> TASK:
Starting with the first line of the material, reproduce exactly each line up to and including the one that contains "left shoulder: (349, 954)", leaving out every picture.

─── LISTED ENTRIES ───

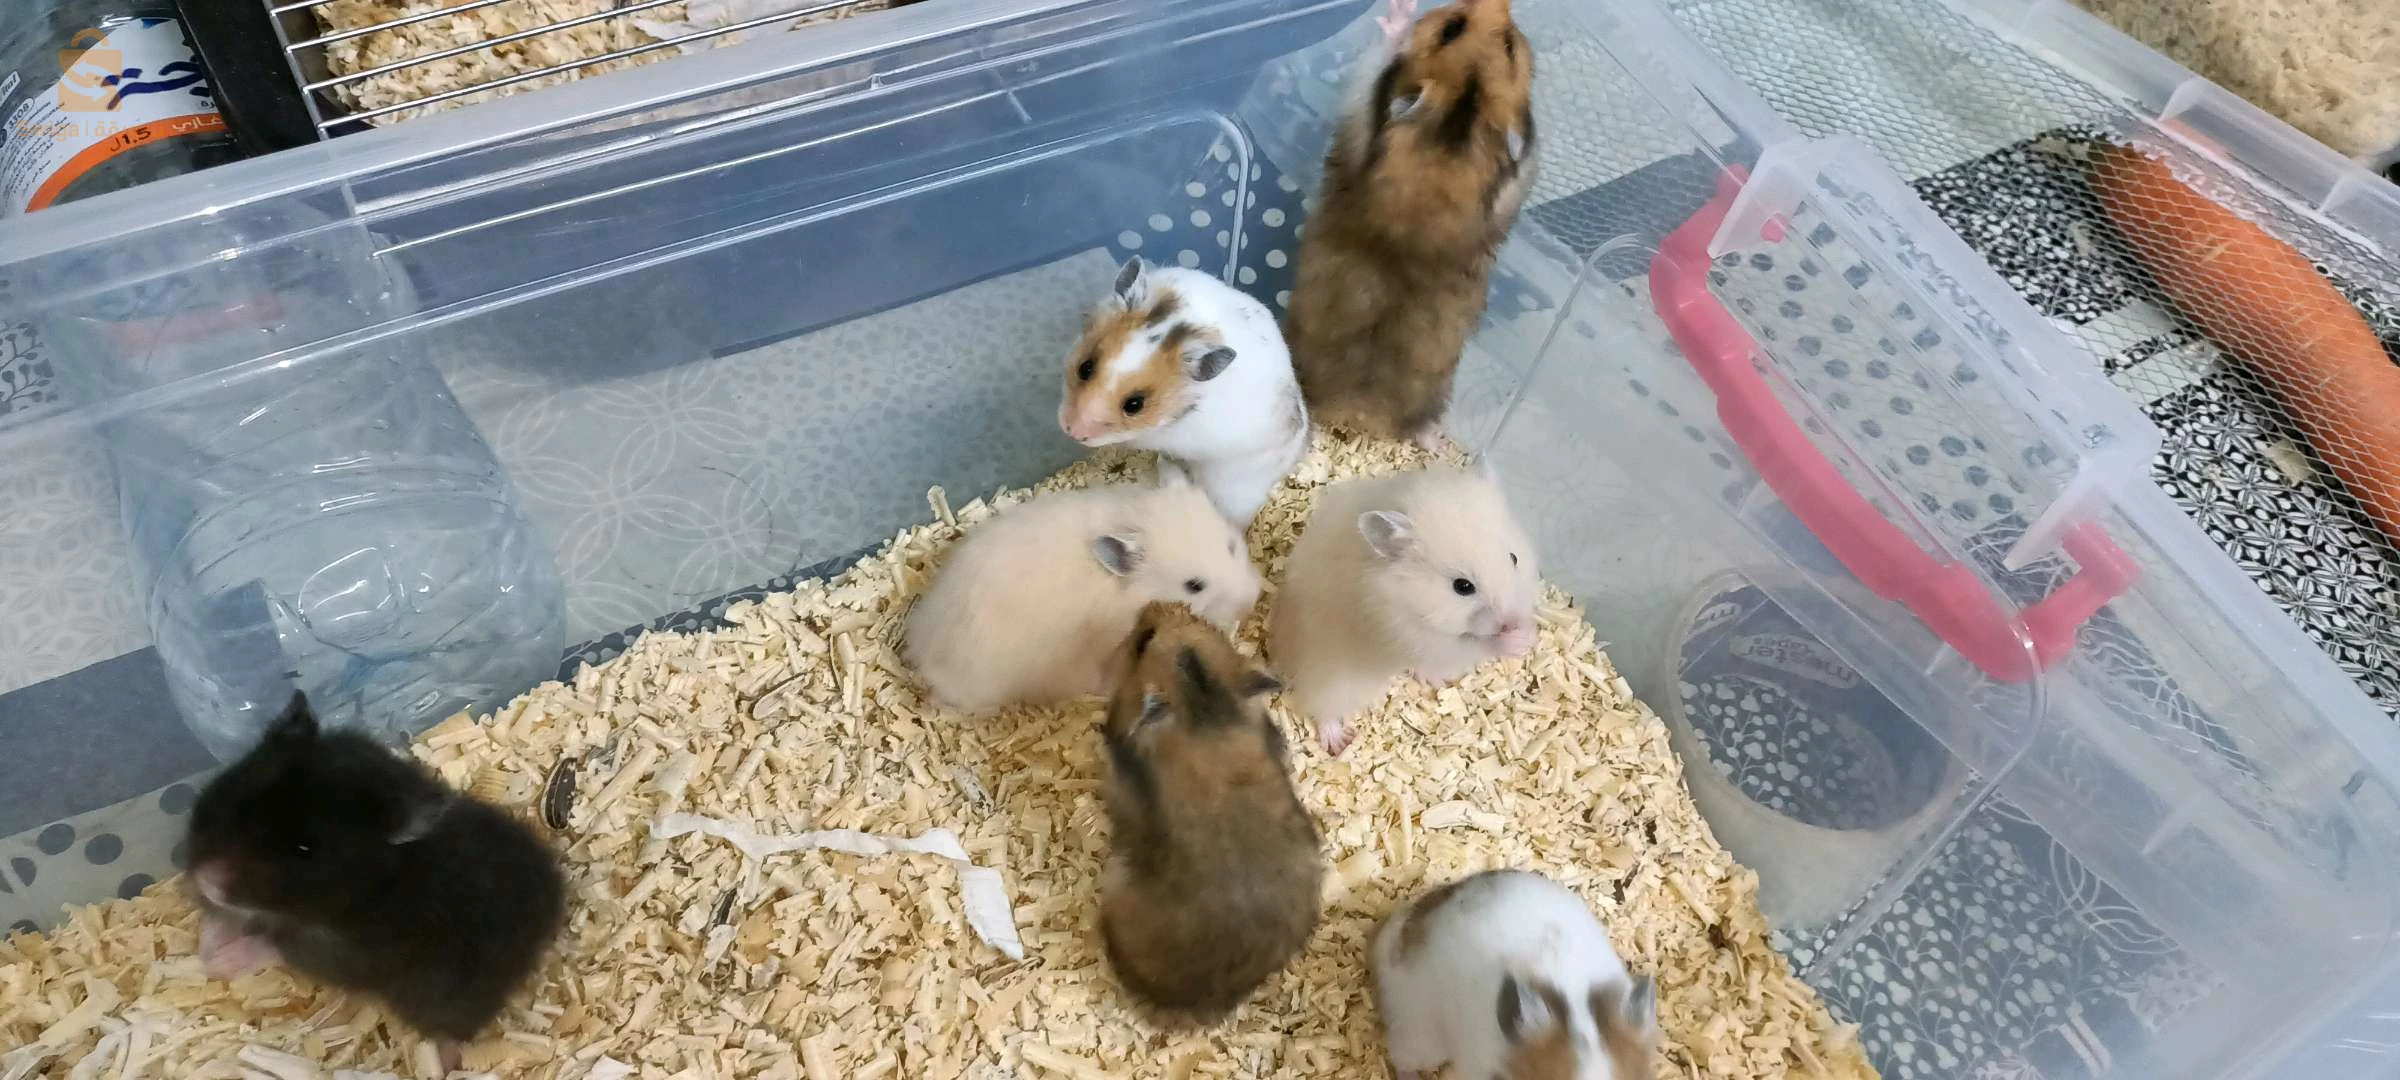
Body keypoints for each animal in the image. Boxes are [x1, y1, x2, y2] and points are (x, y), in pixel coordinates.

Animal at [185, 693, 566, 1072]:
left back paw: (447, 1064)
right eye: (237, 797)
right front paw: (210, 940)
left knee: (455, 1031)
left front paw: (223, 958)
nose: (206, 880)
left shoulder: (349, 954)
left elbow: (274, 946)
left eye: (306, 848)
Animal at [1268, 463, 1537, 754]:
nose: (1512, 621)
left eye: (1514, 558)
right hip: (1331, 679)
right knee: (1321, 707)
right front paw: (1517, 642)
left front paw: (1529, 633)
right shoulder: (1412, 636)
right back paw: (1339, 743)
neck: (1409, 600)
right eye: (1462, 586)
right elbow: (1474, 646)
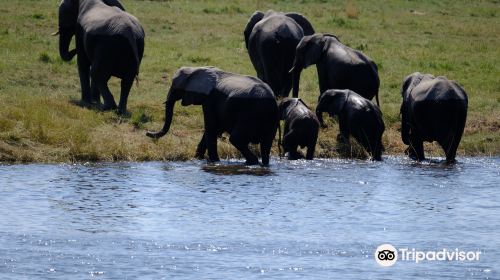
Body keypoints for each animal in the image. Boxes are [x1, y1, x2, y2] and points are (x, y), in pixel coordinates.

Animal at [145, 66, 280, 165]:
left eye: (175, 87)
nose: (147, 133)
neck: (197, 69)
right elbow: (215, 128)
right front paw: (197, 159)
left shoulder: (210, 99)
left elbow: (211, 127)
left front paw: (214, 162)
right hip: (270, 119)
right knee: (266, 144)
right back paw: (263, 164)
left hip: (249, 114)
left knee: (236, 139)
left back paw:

───

> EXERCISE SOLUTION:
Body keypoints for each animal in the image. Boxes are [x1, y1, x2, y2] and points are (x, y), in pixel coordinates.

Animal at [185, 693, 566, 1072]:
left back paw: (447, 1064)
right eye: (237, 797)
right front paw: (210, 940)
left knee: (455, 1031)
left front paw: (223, 958)
nose: (206, 880)
left shoulder: (349, 954)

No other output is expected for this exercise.